Sadly, many of us depend on Amazon for much of our daily lives. Approximately 156 million people use Amazon Prime worldwide, myself included. Every company I’ve ever worked for had an Amazon Prime account that we’d use to get snacks, supplies, and other goods.
Plus, Amazon offers a streaming service, food delivery, cloud storage, an e-reader, and retail stores. Amazon also owns famous brands like Whole Foods, Twitch, IMDB, Audible, and Zappos.
But Amazon isn’t the only big tech company that has this problem.
Google has been the center of multiple scandals over the years, including collecting private data, illegally acquiring medical records, contributing to Chinese censorship, and almost accidentally starting a war.
There are many search engine alternatives – Bing, DuckDuckGo, Yahoo, Ask, Baidu, Qwant – but none of them hold a candle to the tech behemoth.
But it doesn’t matter. Google and YouTube are the two most visited sites in the world. Even without its search engine capabilities, millions of people use products like Google Maps, Chrome, Google Drive, Google Docs, and Gmail every day. (Myself included, of course.)
Neither Google or Amazon pay taxes.
Too Big to Fail?
Some of these big tech companies seem like they’re too big to fail. With an endless amount of money and resources, behemoths like Amazon and Google can easily stay afloat no matter what happens to them. No amount of bad publicity or legal fees can bring them to their knees.
It’s the same reason that popular celebrities never get “canceled” because they’ll always have fans. In the same way, Google and Amazon will always have enough customers to keep them going. The same can’t be said for other companies.

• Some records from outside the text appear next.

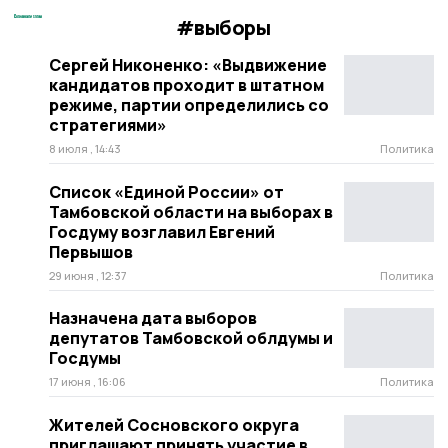
#выборы
Сергей Никоненко: «Выдвижение
кандидатов проходит в штатном
режиме, партии определились со
стратегиями»
8 июля , 14:43
Политика
Список «Единой России» от
Тамбовской области на выборах в
Госдуму возглавил Евгений
Первышов
29 июня , 12:37
Политика
Назначена дата выборов
депутатов Тамбовской облдумы и
Госдумы
17 июня , 16:06
Политика
Жителей Сосновского округа
приглашают принять участие в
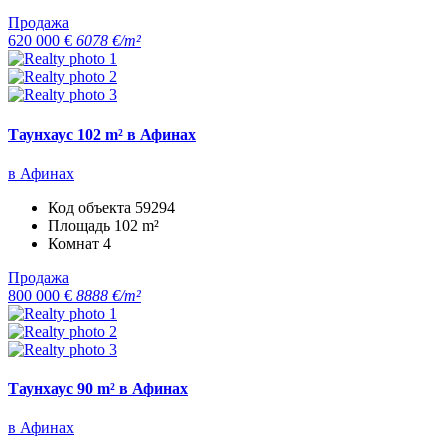
Продажа
620 000 €
6078 €/m²
Таунхаус 102 m² в Афинах
в Афинах
Код объекта
59294
Площадь
102 m²
Комнат
4
Продажа
800 000 €
8888 €/m²
Таунхаус 90 m² в Афинах
в Афинах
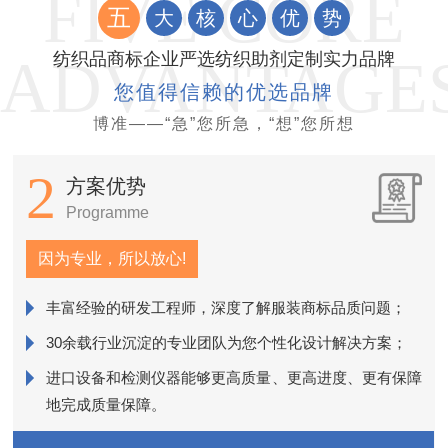
五
大
核
心
优
势
纺织品商标企业严选纺织助剂定制实力品牌
您值得信赖的优选品牌
博准——“急”您所急，“想”您所想
2
方案优势
Programme
因为专业，所以放心!
丰富经验的研发工程师，深度了解服装商标品质问题；
销
30余载行业沉淀的专业团队为您个性化设计解决方案；
进口设备和检测仪器能够更高质量、更高进度、更有保障
近
地完成质量保障。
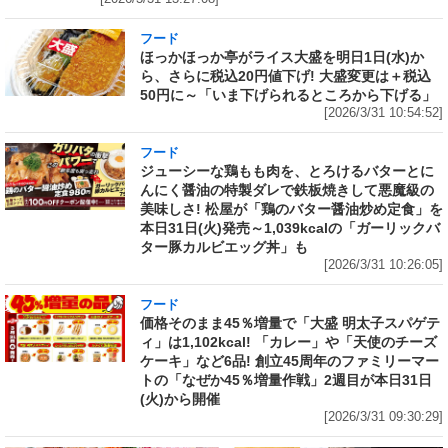
フード
ほっかほっか亭がライス大盛を明日1日(水)か
ら、さらに税込20円値下げ! 大盛変更は＋税込
50円に～「いま下げられるところから下げる」
[2026/3/31 10:54:52]
フード
ジューシーな鶏もも肉を、とろけるバターとに
んにく醤油の特製ダレで鉄板焼きして悪魔級の
美味しさ! 松屋が「鶏のバター醤油炒め定食」を
本日31日(火)発売～1,039kcalの「ガーリックバ
ター豚カルビエッグ丼」も
[2026/3/31 10:26:05]
フード
価格そのまま45％増量で「大盛 明太子スパゲテ
ィ」は1,102kcal! 「カレー」や「天使のチーズ
ケーキ」など6品! 創立45周年のファミリーマー
トの「なぜか45％増量作戦」2週目が本日31日
(火)から開催
[2026/3/31 09:30:29]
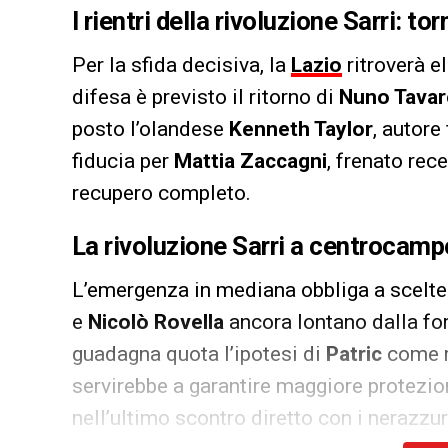
I rientri della rivoluzione Sarri: tor
Per la sfida decisiva, la
Lazio
ritroverà e
difesa è previsto il ritorno di
Nuno Tavar
posto l’olandese
Kenneth Taylor
, autore
fiducia per
Mattia Zaccagni
, frenato re
recupero completo.
La rivoluzione Sarri a centrocampo
L’emergenza in mediana obbliga a scelte
e
Nicolò Rovella
ancora lontano dalla for
guadagna quota l’ipotesi di
Patric
come m
servirebbe a garantire maggiore protezio
nell’ultimo scontro diretto con i nerazzur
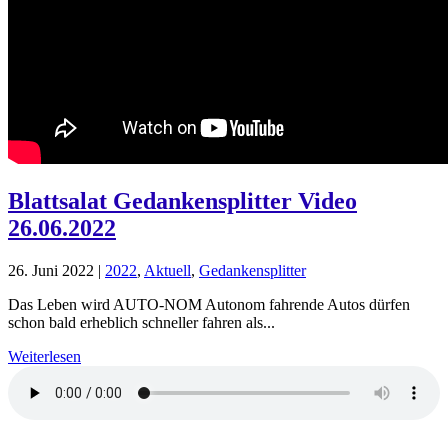
Blattsalat Gedankensplitter Video
26.06.2022
26. Juni 2022
|
2022
,
Aktuell
,
Gedankensplitter
Das Leben wird AUTO-NOM Autonom fahrende Autos dürfen
schon bald erheblich schneller fahren als...
Weiterlesen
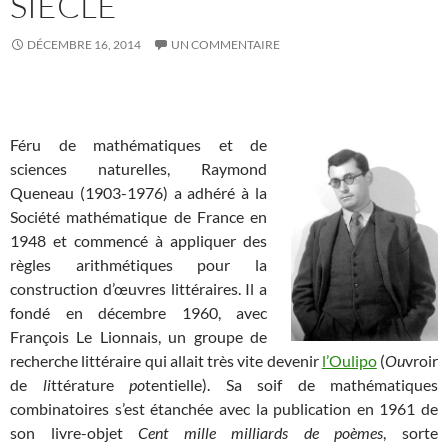
SIÈCLE
DÉCEMBRE 16, 2014
UN COMMENTAIRE
Féru de mathématiques et de
sciences naturelles, Raymond
Queneau (1903-1976) a adhéré à la
Société mathématique de France en
1948 et commencé à appliquer des
règles arithmétiques pour la
construction d’œuvres littéraires. Il a
fondé en décembre 1960, avec
François Le Lionnais, un groupe de
recherche littéraire qui allait très vite devenir
l’Oulipo
(
Ou
vroir
de
li
ttérature
po
tentielle). Sa soif de mathématiques
combinatoires s’est étanchée avec la publication en 1961 de
son livre-objet
Cent mille milliards de poèmes
, sorte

For example, Gawker faced a $140 million fine after leaking Hulk Hogan’s sex tape a few years ago. The media company was unable to pay such an amount, so they filed for bankruptcy.
In comparison, Google paid $170 million for violating children’s privacy laws. YouTube alone brought in $13 billion in revenue the same year.
Facebook paid a record-breaking $5 billion to the FTC in 2019. That might seem like a lot, but the social media company made $30 billion in revenue during the first half of 2019.
There are only a few high-profile companies that failed due to scandals. Think Enron, Theranos, or Lehman Brothers. Others managed to survive, despite doing things that significantly impact the lives of its employees or customers. Think of Volkswagen, Wells Fargo, BP, Bayer, Wynn Resorts, and Johnson & Johnson. These companies all suffered setbacks, but are still thriving today.
To be clear, I don’t think that big tech companies necessarily need to be dissolved. Every company can do better, and most of them have. But these companies have seemingly limitless power which they use to exploit workers and customers for a profit.
We, the everyday consumers, are the ones giving them power. We’re lining their pockets every time we use one of their services – and these services are everywhere. It’s nearly impossible not to see their influences when you use the internet.
With billions of dollars in revenue, we could only hope that these companies will use their money more responsibly.